Avalokitesha

joined 1 year ago
[–] Avalokitesha@programming.dev 1 points 2 weeks ago

Similar here, except I suggested a course and they accepted and paid for it (Software Testing). The programming is what I enjoy and want to pursue.

[–] Avalokitesha@programming.dev 2 points 2 weeks ago (2 children)

For me the commitment part was the issue. I'm still working on figuring out how to trick my brain into cooperating with commitments. Having a team that was looking forward to my suggestions and ready to rely on it ended up being the one thing that worked. But this is obviously not easily replicable.

[–] Avalokitesha@programming.dev 1 points 2 weeks ago

I tried that several times but it never worked out for various reasons. For me I really started growing once I was working and had a team that was happy I wanted to learn more and answer my questions.

[–] Avalokitesha@programming.dev 4 points 2 weeks ago (6 children)

I'm like that and one of my friends as well. We're both not diagnosed but strongly suspecting AD(H)D, and I'm also diagnosed with autism.

I can't count the times I started trying to learn programming and ended up quitting for that very reason - but every time I did I knew a little bit more.

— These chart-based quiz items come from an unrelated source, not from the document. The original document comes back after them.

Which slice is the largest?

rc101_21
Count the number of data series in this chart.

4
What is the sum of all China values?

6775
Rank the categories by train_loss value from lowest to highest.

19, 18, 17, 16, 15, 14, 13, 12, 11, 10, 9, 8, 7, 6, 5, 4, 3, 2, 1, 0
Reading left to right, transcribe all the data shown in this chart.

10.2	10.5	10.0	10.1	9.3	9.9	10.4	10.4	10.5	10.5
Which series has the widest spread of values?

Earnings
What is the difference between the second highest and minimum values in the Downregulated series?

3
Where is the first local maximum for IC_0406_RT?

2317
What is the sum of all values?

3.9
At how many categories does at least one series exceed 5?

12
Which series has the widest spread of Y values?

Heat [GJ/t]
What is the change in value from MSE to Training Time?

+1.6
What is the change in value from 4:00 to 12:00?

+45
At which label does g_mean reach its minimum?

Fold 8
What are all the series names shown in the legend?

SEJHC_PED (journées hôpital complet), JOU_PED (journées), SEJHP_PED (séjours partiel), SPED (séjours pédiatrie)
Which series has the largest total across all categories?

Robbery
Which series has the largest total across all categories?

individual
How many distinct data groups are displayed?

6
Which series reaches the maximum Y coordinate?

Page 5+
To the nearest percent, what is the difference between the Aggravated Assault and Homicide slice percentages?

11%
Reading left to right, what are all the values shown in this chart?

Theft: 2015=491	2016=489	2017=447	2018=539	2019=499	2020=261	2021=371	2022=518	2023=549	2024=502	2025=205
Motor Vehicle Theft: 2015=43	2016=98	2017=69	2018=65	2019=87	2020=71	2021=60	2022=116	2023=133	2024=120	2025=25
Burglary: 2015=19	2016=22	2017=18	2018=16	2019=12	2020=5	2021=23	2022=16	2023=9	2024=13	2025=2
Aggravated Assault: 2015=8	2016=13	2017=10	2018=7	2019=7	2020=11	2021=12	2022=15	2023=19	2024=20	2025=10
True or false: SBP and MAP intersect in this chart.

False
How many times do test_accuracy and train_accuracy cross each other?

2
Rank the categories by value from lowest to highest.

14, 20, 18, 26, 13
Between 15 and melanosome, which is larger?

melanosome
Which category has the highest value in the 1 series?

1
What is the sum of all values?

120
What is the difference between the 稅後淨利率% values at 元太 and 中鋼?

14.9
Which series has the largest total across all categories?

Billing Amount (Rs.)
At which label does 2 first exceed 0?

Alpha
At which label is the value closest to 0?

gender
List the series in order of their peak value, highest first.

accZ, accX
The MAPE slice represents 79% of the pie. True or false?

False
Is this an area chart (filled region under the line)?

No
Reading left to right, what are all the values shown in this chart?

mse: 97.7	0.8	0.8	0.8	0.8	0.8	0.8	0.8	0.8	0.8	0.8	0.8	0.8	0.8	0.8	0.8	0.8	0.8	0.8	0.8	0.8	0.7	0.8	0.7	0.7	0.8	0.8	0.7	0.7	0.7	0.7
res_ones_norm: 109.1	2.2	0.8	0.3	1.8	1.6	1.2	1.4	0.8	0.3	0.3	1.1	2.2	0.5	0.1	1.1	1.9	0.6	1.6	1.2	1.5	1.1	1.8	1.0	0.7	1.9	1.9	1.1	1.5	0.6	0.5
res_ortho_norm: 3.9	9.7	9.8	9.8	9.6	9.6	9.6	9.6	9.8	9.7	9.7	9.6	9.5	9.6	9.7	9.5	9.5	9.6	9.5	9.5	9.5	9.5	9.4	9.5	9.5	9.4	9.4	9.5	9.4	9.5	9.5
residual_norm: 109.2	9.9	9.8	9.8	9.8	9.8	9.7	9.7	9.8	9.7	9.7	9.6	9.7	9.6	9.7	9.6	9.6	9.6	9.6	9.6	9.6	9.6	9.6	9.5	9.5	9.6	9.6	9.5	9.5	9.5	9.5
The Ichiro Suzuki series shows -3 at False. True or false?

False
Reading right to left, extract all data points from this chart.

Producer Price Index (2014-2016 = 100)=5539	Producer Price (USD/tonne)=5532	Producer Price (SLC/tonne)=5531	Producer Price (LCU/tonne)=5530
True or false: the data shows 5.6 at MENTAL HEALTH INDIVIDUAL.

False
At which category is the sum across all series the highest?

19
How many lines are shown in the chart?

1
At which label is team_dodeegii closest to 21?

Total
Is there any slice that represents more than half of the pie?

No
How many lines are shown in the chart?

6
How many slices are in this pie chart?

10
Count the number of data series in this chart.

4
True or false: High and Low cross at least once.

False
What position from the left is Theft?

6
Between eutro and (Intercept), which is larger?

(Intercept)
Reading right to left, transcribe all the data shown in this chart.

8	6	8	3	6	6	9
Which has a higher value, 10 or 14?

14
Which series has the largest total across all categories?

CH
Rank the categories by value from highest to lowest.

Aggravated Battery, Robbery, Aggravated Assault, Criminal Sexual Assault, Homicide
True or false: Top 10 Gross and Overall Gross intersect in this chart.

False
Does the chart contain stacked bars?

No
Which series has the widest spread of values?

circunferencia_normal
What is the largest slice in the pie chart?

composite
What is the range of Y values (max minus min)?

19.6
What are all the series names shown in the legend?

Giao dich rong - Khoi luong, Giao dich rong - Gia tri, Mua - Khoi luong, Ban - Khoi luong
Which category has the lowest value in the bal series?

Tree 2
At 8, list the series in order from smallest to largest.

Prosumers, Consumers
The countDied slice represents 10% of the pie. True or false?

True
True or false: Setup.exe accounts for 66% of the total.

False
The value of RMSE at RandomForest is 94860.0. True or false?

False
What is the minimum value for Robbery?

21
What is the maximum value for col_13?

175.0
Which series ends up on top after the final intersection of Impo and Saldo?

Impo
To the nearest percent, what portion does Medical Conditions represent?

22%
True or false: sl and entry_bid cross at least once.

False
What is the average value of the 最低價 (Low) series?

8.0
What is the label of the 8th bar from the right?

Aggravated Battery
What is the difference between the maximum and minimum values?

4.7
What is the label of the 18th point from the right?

So I just tried to learn my way and next time I wouldn't need to look up asuch and got a little farther. But I also have the luck of having programmer friends who don't mind trying to answer my sometimes very unusual questions, and over the several attempts I've learned enough to be able to work in test automation.

If you have patient and encouraging people around you you'll eventually get there :) don't go for ui at first, look for console programs so you can get to things like conditions and loops quickly. That's where the meat is for me.